I use old glass and plastic jars (labels removed) to store dry goods like rice, beans, lentils, quinoa, bulgur, and other weirdo foods so they stay fresh and I can have them out on my counter. I totally stole thus idea from "reuse first" girl. I love her. My kitchen has never been more organized. It's great for buying things from those big bulk hoppers at the store... Hint hint.
Buy in bulk instead of more packaged little things. I buy a vat of yogurt and put it in awesome little glass custard cups made by anchor hocking. Get stuff out if the aforementioned bulk bins instead of in jars or boxes or pouches. Buy the jug of juice and get a thermos. It's way cheaper that way, too. They charge you a convenience fee for all that marketing! I mean, packaging... Sorry bout that little slip... ;)

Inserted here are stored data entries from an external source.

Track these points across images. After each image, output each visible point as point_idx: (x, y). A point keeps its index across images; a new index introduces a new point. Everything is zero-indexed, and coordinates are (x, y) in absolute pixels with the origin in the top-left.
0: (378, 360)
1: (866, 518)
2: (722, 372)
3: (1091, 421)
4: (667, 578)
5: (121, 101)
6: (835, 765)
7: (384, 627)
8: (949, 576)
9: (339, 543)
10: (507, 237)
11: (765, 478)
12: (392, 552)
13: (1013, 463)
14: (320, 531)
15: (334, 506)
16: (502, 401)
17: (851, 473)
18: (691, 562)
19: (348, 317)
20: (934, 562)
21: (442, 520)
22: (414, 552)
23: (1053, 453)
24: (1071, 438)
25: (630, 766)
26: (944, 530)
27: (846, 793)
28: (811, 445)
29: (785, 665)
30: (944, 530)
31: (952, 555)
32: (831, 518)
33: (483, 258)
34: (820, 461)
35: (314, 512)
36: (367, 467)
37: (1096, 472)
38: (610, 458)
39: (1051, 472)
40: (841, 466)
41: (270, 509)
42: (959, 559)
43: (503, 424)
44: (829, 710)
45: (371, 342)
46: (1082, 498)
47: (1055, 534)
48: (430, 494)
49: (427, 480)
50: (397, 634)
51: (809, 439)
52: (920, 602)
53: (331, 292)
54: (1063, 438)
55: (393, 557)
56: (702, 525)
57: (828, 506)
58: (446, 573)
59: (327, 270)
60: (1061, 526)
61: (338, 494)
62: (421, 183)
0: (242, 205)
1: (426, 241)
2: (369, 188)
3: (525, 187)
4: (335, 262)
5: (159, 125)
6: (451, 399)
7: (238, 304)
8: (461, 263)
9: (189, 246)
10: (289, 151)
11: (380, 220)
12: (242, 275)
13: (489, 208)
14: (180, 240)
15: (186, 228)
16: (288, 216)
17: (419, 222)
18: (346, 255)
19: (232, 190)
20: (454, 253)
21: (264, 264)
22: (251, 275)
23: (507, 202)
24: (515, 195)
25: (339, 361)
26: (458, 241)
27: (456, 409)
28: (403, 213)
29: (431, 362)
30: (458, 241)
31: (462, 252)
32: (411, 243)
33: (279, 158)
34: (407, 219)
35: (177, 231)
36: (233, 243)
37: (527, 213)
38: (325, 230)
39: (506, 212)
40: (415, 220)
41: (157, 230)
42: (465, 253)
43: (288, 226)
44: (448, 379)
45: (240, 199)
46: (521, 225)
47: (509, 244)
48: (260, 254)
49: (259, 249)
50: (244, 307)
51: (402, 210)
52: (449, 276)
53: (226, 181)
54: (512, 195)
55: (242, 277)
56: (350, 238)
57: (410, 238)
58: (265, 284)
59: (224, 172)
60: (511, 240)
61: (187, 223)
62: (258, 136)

Use little plastic containers (and milk jugs with the top cut off) to start plants indoors, or for a kitchen herb garden. Wisconsin's growing season is like 6 days so many plants have to be started indoors and then transplanted. Poke Giles in the bottom, set them in their own lid, and voila you have a potted plant. Egg cartons work even better because you can just bury them in the soil and they break down. The downside is watering during the indoor phase gets... Tricky :)
Finally, I cloth diaper. Yeah yeah I know. I'm an incurable granola hippie type that doesn't live in the real world. Only I'm not. I am a stay at home mom and my kid doesn't have to go to day care, but more and more places are kosher with cloth. I assure you, it's MUCH cheaper than disposables and its not that hard to do. The diaper technology has come a LOOOONG way from our mother's and grandmother's diaper pin pricked, rubber pants wearing days. How about snaps, Velcro, and laminated diaper covers for starters? Okay enough soapboxing.
My point is, there are so many ways we can reuse what we have instead of consuming more. I'll admit, my post today was inspired by a book I am reading "7, an experimental mutiny against excess" by Jen Hatmaker. It's changing my life and I anticipate buying a copy for everyone I know. But today I started imaging a post-apocalyptic type world. What would I save if I knew there wasn't more just around the corner? Jars and lids and containers. Huge. Water? Not running down MY sink! Clothes? Only a few holes = stylish. The thing that got me the most revolves around my crafty nature. Would I EVER let a garment leave my hands without first stealing all the buttons? And the zippers?